Traité de la nature humaine/I/I/II. Division du sujet
Texte établi par Selby-Bigge, Oxford University Press, 1960[?] ; réimpression de l’édition originale de 1739 (p. 7-8).
Puisqu’il apparaît que nos impressions simples précèdent leurs idées correspondantes, et que les exceptions sont très rares, la méthode semble exiger que nous examinions nos impressions avant de considérer nos idées. Les impressions peuvent être divisées en deux genres, celles de Sensation et celles de Réflexion. Le premier genre survient originairement dans l’âme, de causes inconnues. Le second est dérivé dans une large mesure de nos idées, et cela dans l’ordre suivant.
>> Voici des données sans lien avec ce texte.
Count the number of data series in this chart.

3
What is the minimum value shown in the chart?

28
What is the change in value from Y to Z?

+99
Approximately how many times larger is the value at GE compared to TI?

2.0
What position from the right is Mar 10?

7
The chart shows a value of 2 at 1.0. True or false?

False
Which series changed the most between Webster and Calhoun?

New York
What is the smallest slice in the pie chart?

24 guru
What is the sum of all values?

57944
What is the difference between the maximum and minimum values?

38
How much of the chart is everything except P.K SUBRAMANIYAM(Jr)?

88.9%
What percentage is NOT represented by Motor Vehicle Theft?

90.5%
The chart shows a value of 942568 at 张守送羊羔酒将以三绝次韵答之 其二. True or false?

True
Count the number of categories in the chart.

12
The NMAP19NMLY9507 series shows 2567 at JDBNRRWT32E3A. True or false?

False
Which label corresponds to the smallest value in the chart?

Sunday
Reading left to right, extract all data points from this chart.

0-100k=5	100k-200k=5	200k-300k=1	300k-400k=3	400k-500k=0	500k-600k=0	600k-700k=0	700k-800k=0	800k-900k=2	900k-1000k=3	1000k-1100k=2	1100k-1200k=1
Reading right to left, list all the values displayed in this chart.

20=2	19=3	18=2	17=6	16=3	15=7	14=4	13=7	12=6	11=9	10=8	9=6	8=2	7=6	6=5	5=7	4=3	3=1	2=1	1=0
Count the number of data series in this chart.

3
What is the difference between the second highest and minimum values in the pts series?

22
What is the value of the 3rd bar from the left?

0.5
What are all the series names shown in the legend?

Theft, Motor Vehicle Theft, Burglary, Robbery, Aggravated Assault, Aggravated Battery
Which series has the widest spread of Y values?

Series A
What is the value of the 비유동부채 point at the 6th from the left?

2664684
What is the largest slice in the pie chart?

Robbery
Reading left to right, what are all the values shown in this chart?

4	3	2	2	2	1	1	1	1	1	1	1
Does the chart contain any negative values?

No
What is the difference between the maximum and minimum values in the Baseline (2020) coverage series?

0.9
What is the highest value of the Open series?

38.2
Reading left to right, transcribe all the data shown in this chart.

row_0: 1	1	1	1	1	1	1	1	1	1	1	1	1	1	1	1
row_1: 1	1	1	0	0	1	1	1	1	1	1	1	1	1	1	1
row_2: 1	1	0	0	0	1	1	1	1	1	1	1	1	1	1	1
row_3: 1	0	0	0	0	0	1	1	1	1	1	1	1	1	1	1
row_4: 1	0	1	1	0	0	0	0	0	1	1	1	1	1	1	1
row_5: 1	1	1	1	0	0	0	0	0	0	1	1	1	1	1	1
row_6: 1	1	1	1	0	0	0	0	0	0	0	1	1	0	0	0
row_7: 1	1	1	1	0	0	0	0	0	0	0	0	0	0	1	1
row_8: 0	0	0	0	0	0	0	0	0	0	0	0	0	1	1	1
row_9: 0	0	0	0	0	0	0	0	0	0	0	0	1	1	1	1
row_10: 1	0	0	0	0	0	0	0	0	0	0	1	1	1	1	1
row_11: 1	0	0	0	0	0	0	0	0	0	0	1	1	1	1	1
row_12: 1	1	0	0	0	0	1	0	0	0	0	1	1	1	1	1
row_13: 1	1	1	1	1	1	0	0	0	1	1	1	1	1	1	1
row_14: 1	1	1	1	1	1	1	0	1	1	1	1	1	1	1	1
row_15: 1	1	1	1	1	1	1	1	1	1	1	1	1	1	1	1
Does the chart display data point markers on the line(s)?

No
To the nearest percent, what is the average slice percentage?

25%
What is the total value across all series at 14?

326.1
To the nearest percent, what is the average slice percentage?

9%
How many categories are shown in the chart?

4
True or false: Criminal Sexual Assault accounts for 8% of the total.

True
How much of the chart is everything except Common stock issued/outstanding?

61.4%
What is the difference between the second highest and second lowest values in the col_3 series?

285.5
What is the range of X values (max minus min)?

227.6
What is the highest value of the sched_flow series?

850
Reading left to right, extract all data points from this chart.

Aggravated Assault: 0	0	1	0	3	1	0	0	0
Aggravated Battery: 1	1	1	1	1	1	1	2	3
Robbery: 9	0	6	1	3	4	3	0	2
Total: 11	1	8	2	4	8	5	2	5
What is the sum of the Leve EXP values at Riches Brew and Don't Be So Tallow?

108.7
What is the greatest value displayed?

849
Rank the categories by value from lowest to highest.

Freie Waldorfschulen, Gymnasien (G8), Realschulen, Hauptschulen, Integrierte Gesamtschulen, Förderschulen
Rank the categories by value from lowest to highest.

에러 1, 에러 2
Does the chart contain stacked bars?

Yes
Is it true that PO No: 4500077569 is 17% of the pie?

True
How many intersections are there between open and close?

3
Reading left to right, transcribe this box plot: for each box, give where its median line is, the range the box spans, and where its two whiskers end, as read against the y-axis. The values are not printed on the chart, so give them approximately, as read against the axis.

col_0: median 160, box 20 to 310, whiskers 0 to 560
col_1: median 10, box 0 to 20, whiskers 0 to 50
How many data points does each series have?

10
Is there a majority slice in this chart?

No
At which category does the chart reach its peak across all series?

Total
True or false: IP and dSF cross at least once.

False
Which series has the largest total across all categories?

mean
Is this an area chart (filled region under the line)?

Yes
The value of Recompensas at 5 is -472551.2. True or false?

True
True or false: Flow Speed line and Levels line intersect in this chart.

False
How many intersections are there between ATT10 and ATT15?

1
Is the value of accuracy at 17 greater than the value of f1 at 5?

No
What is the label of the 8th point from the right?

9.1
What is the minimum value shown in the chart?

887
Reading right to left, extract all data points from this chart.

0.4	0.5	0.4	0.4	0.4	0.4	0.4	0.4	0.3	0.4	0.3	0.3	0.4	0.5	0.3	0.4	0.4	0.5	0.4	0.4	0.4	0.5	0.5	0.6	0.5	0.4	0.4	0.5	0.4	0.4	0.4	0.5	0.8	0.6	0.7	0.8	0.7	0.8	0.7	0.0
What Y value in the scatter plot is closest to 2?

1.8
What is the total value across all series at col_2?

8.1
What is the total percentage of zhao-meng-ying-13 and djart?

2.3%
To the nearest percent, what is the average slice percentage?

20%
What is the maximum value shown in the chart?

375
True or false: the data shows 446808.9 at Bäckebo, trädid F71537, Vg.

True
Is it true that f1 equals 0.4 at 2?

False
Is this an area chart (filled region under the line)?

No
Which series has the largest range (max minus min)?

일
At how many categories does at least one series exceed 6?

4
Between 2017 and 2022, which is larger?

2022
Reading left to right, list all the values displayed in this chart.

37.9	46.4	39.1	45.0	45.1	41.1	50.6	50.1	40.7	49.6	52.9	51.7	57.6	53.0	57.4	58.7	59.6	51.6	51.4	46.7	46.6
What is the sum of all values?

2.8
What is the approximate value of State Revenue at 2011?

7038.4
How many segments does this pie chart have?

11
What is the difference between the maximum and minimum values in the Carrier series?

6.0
Une impression frappe d’abord les sens et nous fait percevoir la chaleur ou le froid, la soif ou la faim, le plaisir ou la douleur, d’un certain genre ou d’un autre. De cette impression, il y a une copie prise par l’esprit, qui demeure après que l’impression cesse ; et c’est ce que nous appelons une idée. Cette idée de plaisir ou de douleur, quand elle retourne dans l’âme, produit les nouvelles impressions du désir et de l’aversion, de l’espoir et de la crainte, qui peuvent proprement être appelées des impressions de la réflexion, parce qu’elles en sont dérivées. Celles-ci sont également copiées par la mémoire et l’imagination et deviennent des idées ; lesquelles provoquent peut-être à leur tour d’autres impressions et d’autres idées. En sorte que les impressions de la réflexion ne sont qu’antérieures à leurs idées correspondantes ; mais postérieures à celles de la sensation, et dérivées d’elles. L’examen de nos sensations appartient davantage aux anatomistes et aux philosophes de la nature qu’à la morale ; et il ne sera donc pas pris en considération pour le moment. Et comme les impressions de la réflexion, à savoir les passions, les désirs et les émotions, qui méritent principalement notre attention, résultent pour la plupart des idées, il sera nécessaire d’inverser cette méthode qui, à première vue, semble la plus naturelle ; et, afin d’expliquer la nature et les principes de l’esprit humain, de faire un exposé particulier des idées, avant d’en venir aux impressions. Pour cette raison, j’ai choisi de commencer par les idées.